- TASK DESCRIPTION -
Render everything from the start of the records down to the line containing "zien. Je kunt", inclusive, as a numbered list with blank lines omitted.

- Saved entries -
_ _ _ _ _

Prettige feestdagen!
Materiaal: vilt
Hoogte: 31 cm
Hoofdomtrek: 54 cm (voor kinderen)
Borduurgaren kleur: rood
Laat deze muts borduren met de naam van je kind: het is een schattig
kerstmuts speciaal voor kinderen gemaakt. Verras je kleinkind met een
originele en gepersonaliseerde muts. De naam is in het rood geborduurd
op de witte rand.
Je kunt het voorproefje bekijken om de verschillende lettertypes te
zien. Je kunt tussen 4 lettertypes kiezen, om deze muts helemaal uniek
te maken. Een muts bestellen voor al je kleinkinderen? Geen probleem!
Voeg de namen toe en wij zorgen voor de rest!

_ _ _ _ _

- RESPONSE TO THE TASK -
1. Prettige feestdagen!
2. Materiaal: vilt
3. Hoogte: 31 cm
4. Hoofdomtrek: 54 cm (voor kinderen)
5. Borduurgaren kleur: rood
6. Laat deze muts borduren met de naam van je kind: het is een schattig
7. kerstmuts speciaal voor kinderen gemaakt. Verras je kleinkind met een
8. originele en gepersonaliseerde muts. De naam is in het rood geborduurd
9. op de witte rand.
10. Je kunt het voorproefje bekijken om de verschillende lettertypes te
11. zien. Je kunt tussen 4 lettertypes kiezen, om deze muts helemaal uniek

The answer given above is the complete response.